Provided passage START

# Looking for advise seeking work in cyprus



## pete39 (Jan 15, 2010)

Any help will do


----------



## jojo (Sep 20, 2007)

pete39 said:


> Any help will do


What can you do? Have you looked at any agencies?

jo


----------



## pete39 (Jan 15, 2010)

*hi jojo*



jojo said:


> What can you do? Have you looked at any agencies?
> 
> jo


Hard working bar man but can turn my hand to anything? ANY SUGGESTIONS?


----------



## jojo (Sep 20, 2007)

Job agencies? on line local newspapers??

Jo xxx


----------



## pete39 (Jan 15, 2010)

*jo jo*



jojo said:


> Job agencies? on line local newspapers??
> 
> Jo xxx


Thanks that's somewhere to start.


----------



## BabsM (May 24, 2008)

You have to go looking for jobs like this. There is no substitute for walking round, knocing on doors, making yourself known in the area you want to work. Don't forget to try the hotels as well. Also, try looking in the papers. 

Where in Cyprus are you?


----------



## deks36 (May 31, 2009)

Provided passage END
Dataset records START

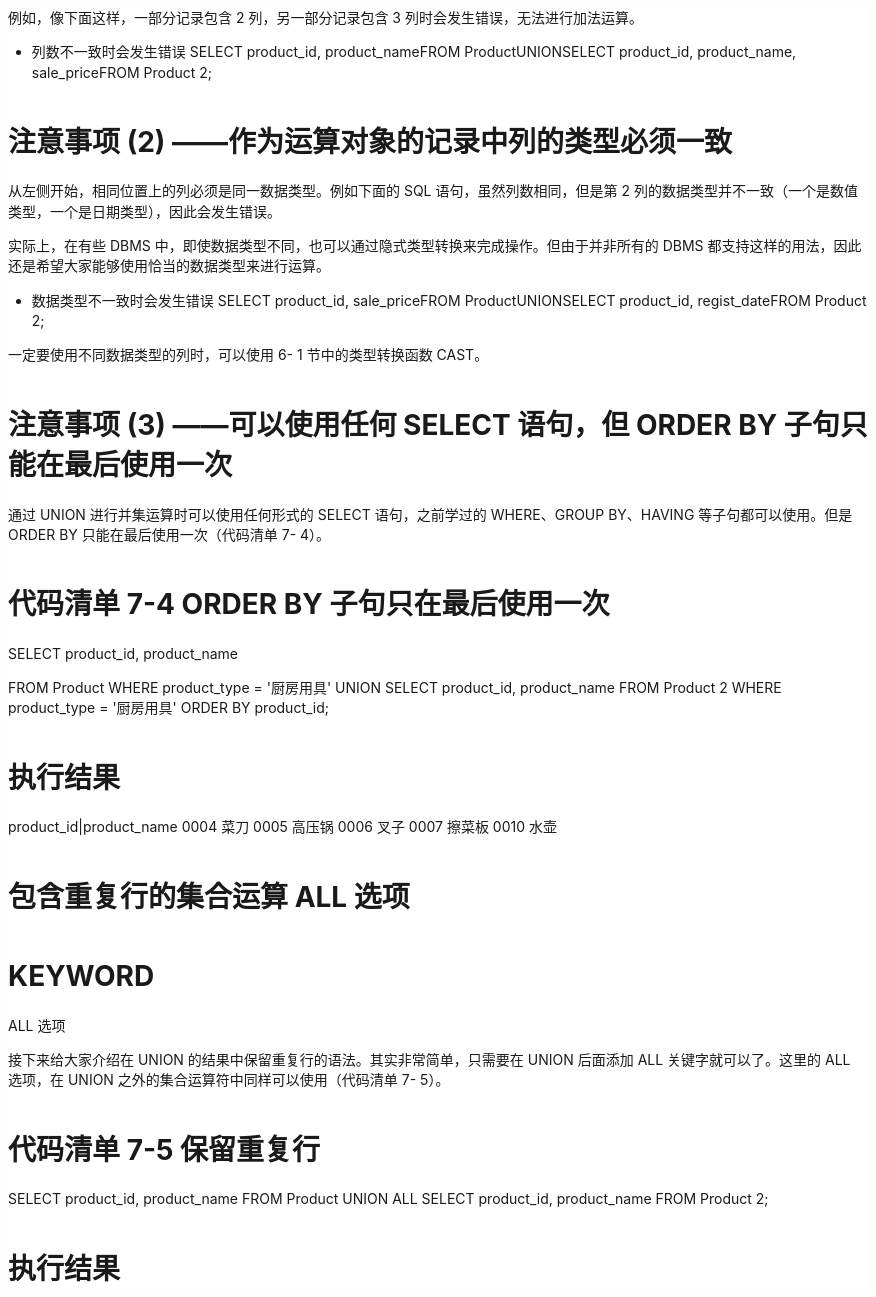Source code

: 例如，像下面这样，一部分记录包含 2 列，另一部分记录包含 3 列时会发生错误，无法进行加法运算。

- 列数不一致时会发生错误 SELECT product_id, product_nameFROM ProductUNIONSELECT product_id, product_name, sale_priceFROM Product 2;

# 注意事项  $(2)$  ——作为运算对象的记录中列的类型必须一致

从左侧开始，相同位置上的列必须是同一数据类型。例如下面的 SQL 语句，虽然列数相同，但是第 2 列的数据类型并不一致（一个是数值类型，一个是日期类型），因此会发生错误。

实际上，在有些 DBMS 中，即使数据类型不同，也可以通过隐式类型转换来完成操作。但由于并非所有的 DBMS 都支持这样的用法，因此还是希望大家能够使用恰当的数据类型来进行运算。

- 数据类型不一致时会发生错误 SELECT product_id, sale_priceFROM ProductUNIONSELECT product_id, regist_dateFROM Product 2;

一定要使用不同数据类型的列时，可以使用 6- 1 节中的类型转换函数 CAST。

# 注意事项  $(3)$  ——可以使用任何 SELECT 语句，但 ORDER BY 子句只能在最后使用一次

通过 UNION 进行并集运算时可以使用任何形式的 SELECT 语句，之前学过的 WHERE、GROUP BY、HAVING 等子句都可以使用。但是 ORDER BY 只能在最后使用一次（代码清单 7- 4）。

# 代码清单 7-4 ORDER BY 子句只在最后使用一次

SELECT product_id, product_name

FROM Product WHERE product_type = '厨房用具' UNION SELECT product_id, product_name FROM Product 2 WHERE product_type = '厨房用具' ORDER BY product_id;

# 执行结果

product_id|product_name 0004 菜刀 0005 高压锅 0006 叉子 0007 擦菜板 0010 水壶

# 包含重复行的集合运算 ALL 选项

# KEYWORD

ALL 选项

接下来给大家介绍在 UNION 的结果中保留重复行的语法。其实非常简单，只需要在 UNION 后面添加 ALL 关键字就可以了。这里的 ALL 选项，在 UNION 之外的集合运算符中同样可以使用（代码清单 7- 5）。

# 代码清单 7-5 保留重复行

SELECT product_id, product_name FROM Product UNION ALL SELECT product_id, product_name FROM Product 2;

# 执行结果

Dataset records END

▶ Work to complete:
1. Write out the part of the forum thread that begins at the words "You have to" and stops after the words "Cyprus are you?".
2. Find every line of the entries that contains the string "代码清单" and copy each such line. Matching is case-sensitive.
The forum thread and the entries are unrelated material.

▶ Answers for each item:
1.
You have to go looking for jobs like this. There is no substitute for walking round, knocing on doors, making yourself known in the area you want to work. Don't forget to try the hotels as well. Also, try looking in the papers. 

Where in Cyprus are you?

2.
通过 UNION 进行并集运算时可以使用任何形式的 SELECT 语句，之前学过的 WHERE、GROUP BY、HAVING 等子句都可以使用。但是 ORDER BY 只能在最后使用一次（代码清单 7- 4）。
# 代码清单 7-4 ORDER BY 子句只在最后使用一次
接下来给大家介绍在 UNION 的结果中保留重复行的语法。其实非常简单，只需要在 UNION 后面添加 ALL 关键字就可以了。这里的 ALL 选项，在 UNION 之外的集合运算符中同样可以使用（代码清单 7- 5）。
# 代码清单 7-5 保留重复行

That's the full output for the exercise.